• **Required action**:
With the pictures left out, output the records below exactly.
**** Supplied records ****
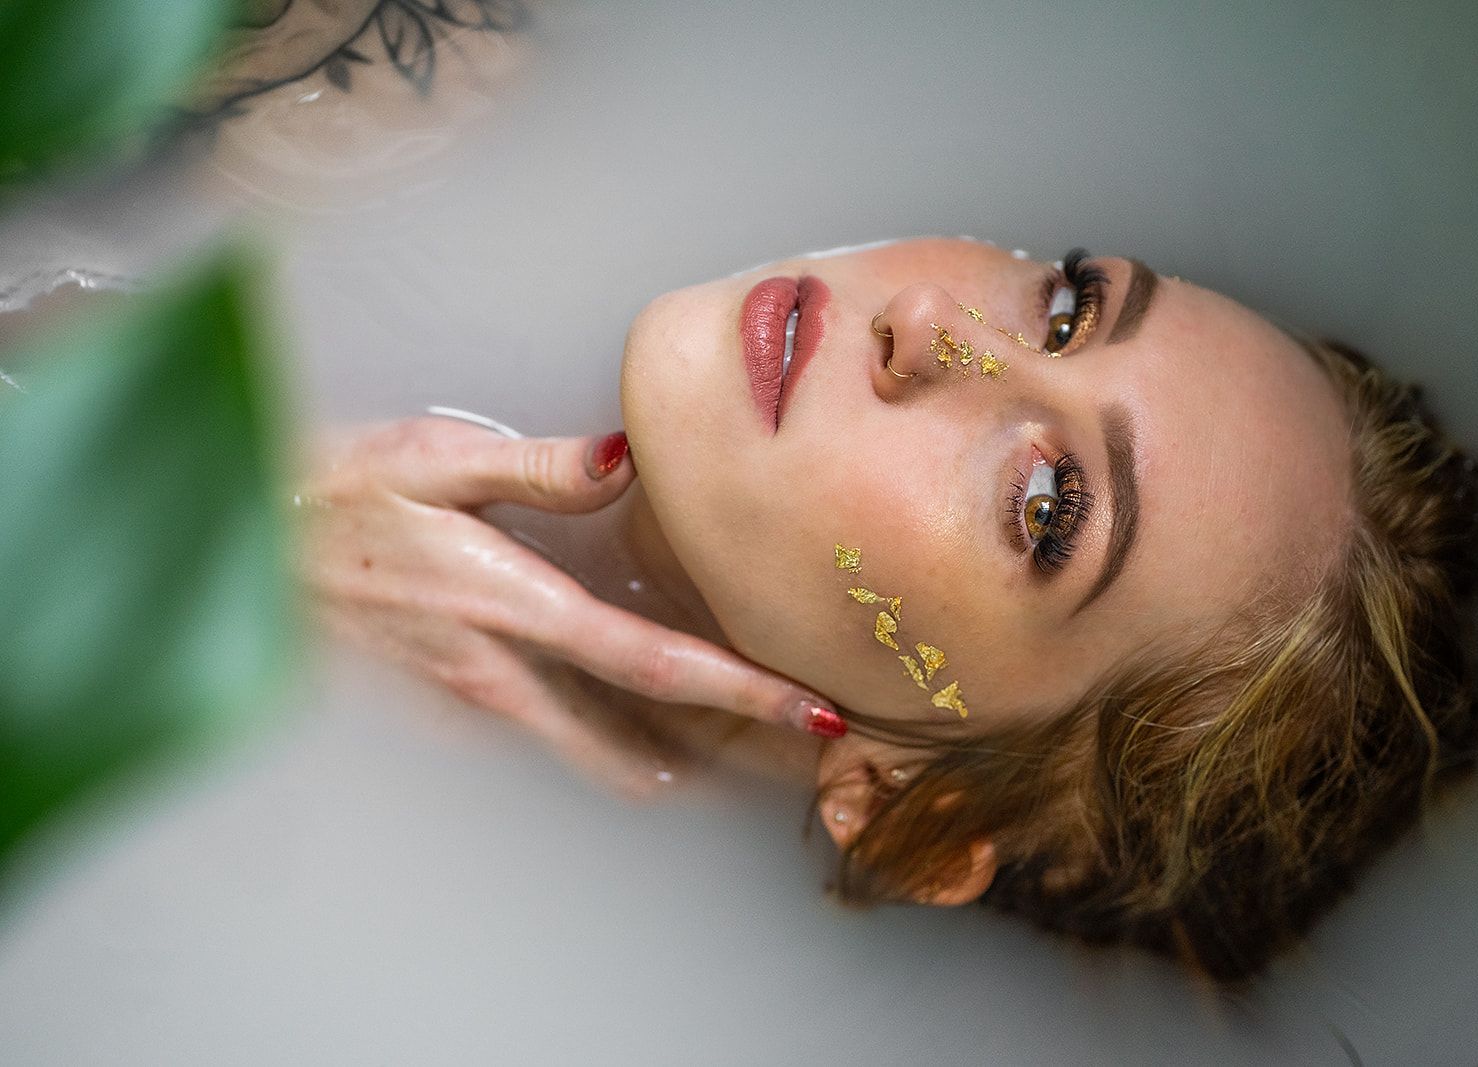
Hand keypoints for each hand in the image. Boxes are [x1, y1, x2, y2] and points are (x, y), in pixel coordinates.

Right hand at [291, 416, 844, 796]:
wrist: (244, 547)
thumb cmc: (337, 493)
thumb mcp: (433, 459)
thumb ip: (539, 468)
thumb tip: (625, 459)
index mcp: (514, 608)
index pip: (651, 663)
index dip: (738, 693)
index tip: (806, 714)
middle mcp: (502, 674)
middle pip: (642, 733)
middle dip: (730, 750)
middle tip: (800, 755)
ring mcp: (477, 702)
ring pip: (600, 751)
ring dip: (680, 757)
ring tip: (751, 756)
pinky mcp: (456, 706)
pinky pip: (558, 738)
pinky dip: (619, 745)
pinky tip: (654, 734)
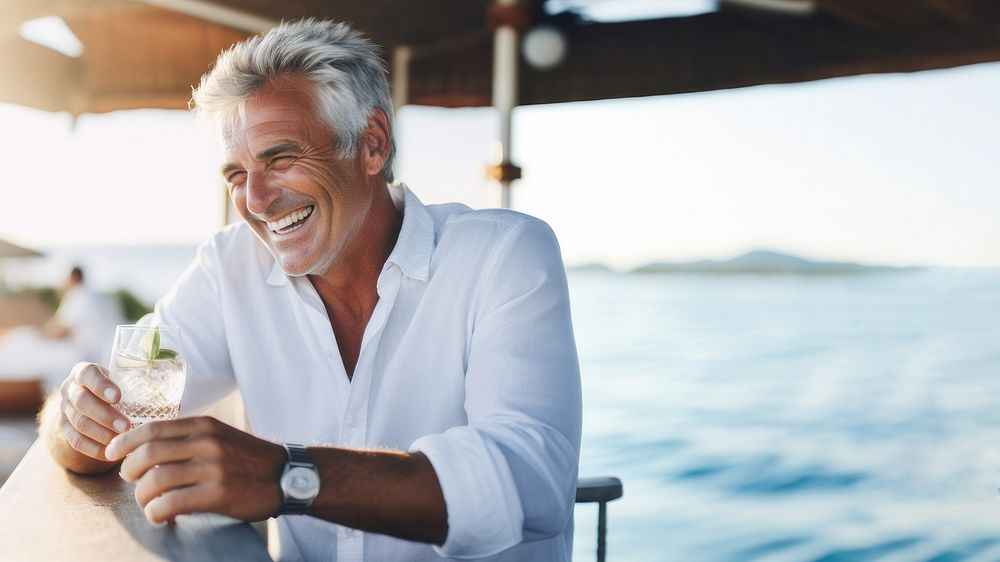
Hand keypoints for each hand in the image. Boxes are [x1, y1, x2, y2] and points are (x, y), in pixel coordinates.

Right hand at [57, 362, 131, 461]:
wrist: (86, 407)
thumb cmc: (113, 391)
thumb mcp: (121, 383)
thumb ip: (138, 389)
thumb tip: (174, 404)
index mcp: (84, 372)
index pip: (87, 374)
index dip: (101, 385)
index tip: (118, 396)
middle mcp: (70, 389)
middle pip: (82, 402)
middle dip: (105, 415)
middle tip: (126, 426)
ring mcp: (64, 411)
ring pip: (79, 423)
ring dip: (102, 434)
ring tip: (122, 440)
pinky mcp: (64, 431)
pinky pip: (77, 442)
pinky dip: (95, 449)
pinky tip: (111, 454)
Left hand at [105, 416, 286, 523]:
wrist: (286, 476)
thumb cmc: (248, 460)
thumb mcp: (221, 437)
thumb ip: (189, 438)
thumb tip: (146, 449)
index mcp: (205, 426)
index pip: (152, 428)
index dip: (125, 442)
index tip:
****
• **Answer space**:
Hand keypoints for each hand in the image. Boxes are [x1, y1, x2, y2] and points are (x, y), in pixel coordinates.

Right hand at [291, 416, 844, 796]:
wrist: (244, 547)
thumb cmc: (337, 493)
thumb mcp: (433, 459)
thumb ip: (539, 468)
thumb tip: (625, 459)
index mcp: (514, 608)
index pip: (651, 663)
index dip: (738, 693)
index tip: (806, 714)
middle mcp: (502, 674)
middle pip: (642, 733)
middle dip: (730, 750)
middle tip: (800, 755)
ring mcp: (477, 702)
ring pip: (600, 751)
ring dip: (680, 757)
ring tip: (751, 756)
pinky mcp: (456, 706)
pinky pip: (558, 738)
pinky dip: (619, 745)
pinky tip: (654, 734)
Hand keypoints for each hand in the image. Boxes are [x1, y1, x2, y2] and points are (x, y), in pixel coordinates.

Right hand at [57, 362, 131, 461]:
wrist: (86, 407)
thumb cmc: (113, 391)
thumb mcp: (121, 383)
thumb ip: (138, 389)
thumb tip: (174, 404)
index mcp: (84, 372)
index pip: (87, 374)
index dip: (101, 385)
index tip: (118, 396)
middle mcp: (70, 389)
middle pip: (82, 402)
middle dip: (105, 415)
middle tip: (126, 426)
ring mcp: (64, 411)
ring pip: (79, 423)
ring dip: (102, 434)
ring tip: (122, 440)
pinky mcp: (64, 431)
pinky pip: (77, 442)
pinky dip: (95, 449)
pinky tip: (111, 454)
Left hand at [105, 416, 286, 523]:
wrist: (286, 476)
thumb cmc: (248, 460)
thumb mcp: (221, 437)
thumb ip: (189, 438)
thumb tip: (146, 449)
index mcp: (205, 426)
index pip: (152, 428)
index dip: (125, 442)
index tip:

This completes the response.